I propose a Simulated Dynamic Visual Analysis Model that enables architectural and planning designers to simulate and evaluate pedestrians’ dynamic visual experiences about designed environments. The model utilized 3D game technologies to accomplish real-time visualization of dynamic views and synchronous collection of massive visual and numerical data. At the core of the model is Downtown Explorer, a 3D role-playing game that the author developed in Unreal Engine. The game can automatically document lengths of multiple Lines of Sight (LOS) within the human character avatar’s Field of View (FOV) while synchronously collecting other relevant visual and numerical data. The research model possesses considerable methodological advantages for advancing dynamic visual research and expanding its utilization in the professional practice of architecture and urban design. Further explorations applying the model will help develop more sophisticated understandings illuminating the ecological nature of dynamic vision that manifests complex person-environment reciprocity.

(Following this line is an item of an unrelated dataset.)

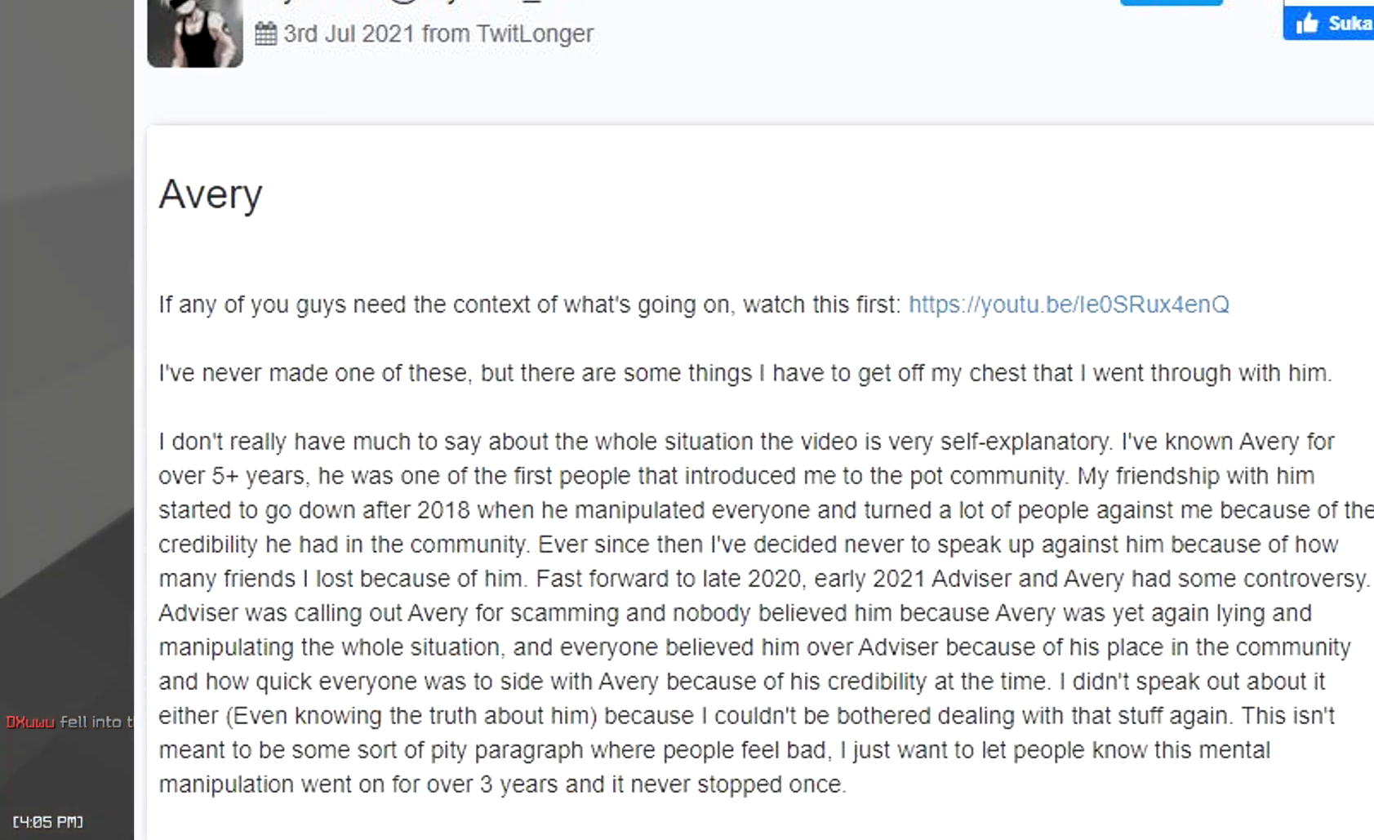
{"keys": ["w"], "mouse": ["left"], "events": [[17, "mouse_left", "up"], [100, "mouse_left", "down"], [200, "mouse_left", "up"], [300, "mouse_left", "down"], [384, "mouse_left", "up"], [417, "mouse_left", "down"]]}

In Downtown Explorer, users can control a human character avatar featuring third-person and first-person views to move within a fully visualized 3D urban environment. By default, Downtown Explorer automatically loads a sample digital environment after startup. The sample is a digital replica of the eight-block area of downtown Watertown, South Dakota, with all streets, sidewalks, buildings, and vegetations visualized in high-quality 3D graphics. Users can choose to unload the sample and load any other digital environments saved in FBX files. The Graphic User Interface (GUI) of Downtown Explorer provides a console menu for data collection and visualization settings. Users can set up the time interval for data collection, decide whether to collect both color views and depth views, toggle an overlaying user interface widget showing visual depth data, set depth view style to be grayscale or heatmap, and set the time of the day for day lighting. The menu also allows users to load FBX files and save or load game records of specific character location and time of the day.
Leveraging on real-time 3D game technologies, the Simulated Dynamic Visual Analysis Model is a first attempt to conduct dynamic visual research via digital simulation. It offers a practical approach to fathom the complex temporal-spatial dynamics of visual forms as perceived by pedestrians in the city. The Model possesses several unique strengths: efficient synchronous data collection, computational data analysis procedures, and diversity in the formats of analysis outcomes. For environmental design researchers, the Model helps overcome some ostensible methodological challenges, simulating immersive, dynamic vision in real time, and managing multi-dimensional research data. The Model’s digital automation features improve not only efficiency but also research qualities by purging extraneous subjective influences from researchers or participants. For practicing architects or planners, the Model prescribes a functional evaluation-in-design solution for assessing formal design proposals’ potential affordance of favorable dynamic visual experiences. Downtown Explorer can conveniently load and import 3D design data. Applying the Model requires minimal prerequisite research knowledge and skills. These merits would encourage designers to address dynamic visual experiences in design. Furthermore, designers can substantially involve clients and end-users in the design process by inviting them to be research participants, therefore actualizing a user-centered design agenda.